Ahmet Aşık, 22 Eylül 2016 tarihinde savcılığa verdiği dilekçede, gözaltında kaldığı mühlet içinde kolluk vazifelileri tarafından farklı vakitlerde 4-5 kere darp edildiğini, kendisine şiddet uygulandığını, bu durumun sıhhat raporuyla tespit edildiğini tabir etti. Lakin Aşık şikâyetçi olmadı.
7 ay sonra tabiri alındı
Soruşturma başlatan Afyonkarahisar Cumhuriyet Başsavcılığı, Aşık’ın 17 Mart 2017 tarihinde müşteki sıfatıyla tabirini aldı. Aşık, gözaltına alındıktan sonra emniyete götürüldüğünü belirterek, yaşadığını sav ettiği olayları şöyle anlattı:
“…koridorlar boştu. Benim geldiğimi söylemeleri üzerine A. Başkomiser olarak bildiğim kişi ile kendilerini tanımadığım 7-8 sivil kişi beni ortalarına aldılar, yumruk ve tekme ile beni dövmeye başladılar. Ben 2014 yılında kulağımdan ameliyat olmuştum. Kulağıma vurmamalarını söyledim fakat beni dinlemediler. Daha sonra odada bulunan ve asker olduğunu sonradan öğrendiğim genç bir çocuğu bana gösterdiler ve tanıyıp tanımadığımı sordular.

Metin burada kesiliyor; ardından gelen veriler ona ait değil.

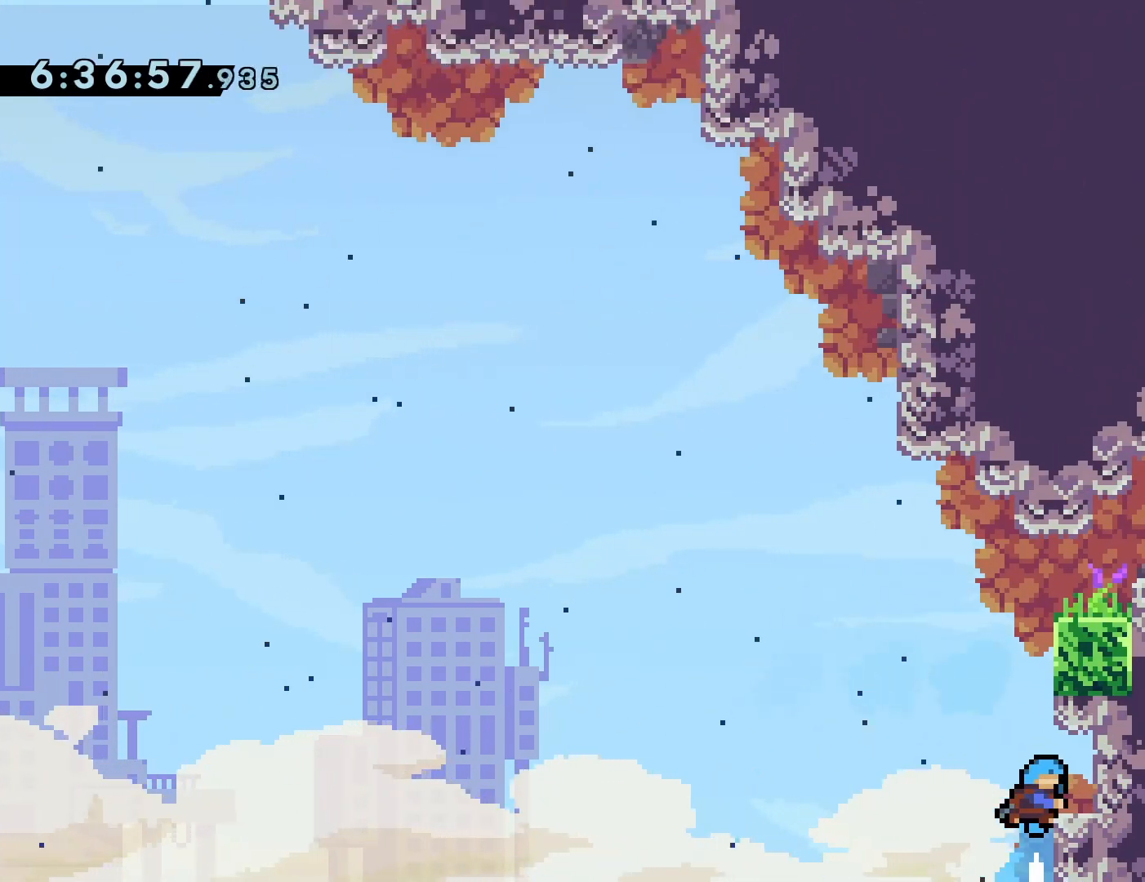
{"buttons": ["CROSS", "DPAD_LEFT"], "events": [[367, "DPAD_LEFT", "down"], [400, "CROSS", "down"]]}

Tanımadığımı söylemem üzerine ‘bunu tanıyacaksın’ diyerek tekrar dövmeye başladılar: Daha sonra başıma keten bir çuval geçirdiler, sıcakta çuval içerisinde 10-15 dakika beklettiler. Sonra öbür bir odaya aldılar.”
Aşık götürüldüğü odada, “sonradan isminin B. olduğunu öğrendiği, uzun uzunluklu, kır saçlı, iri yarı olan bir polis tarafından tecavüze uğradığını, odadaki başka polis memurlarının bunu seyrettiğini ve bir vazifelinin de olayı cep telefonu ile çektiğini” argüman etti. Aşık, “Bana gösterdikleri çocuğu kast ederek ‘bu çocuğu tanıyacaksın’ dediler, ben tanımadığımı söyledim, ‘tanımazsan 30 gün bizimlesin’ diyerek copla tecavüz tehdidinde bulundular” tabirini kullandı.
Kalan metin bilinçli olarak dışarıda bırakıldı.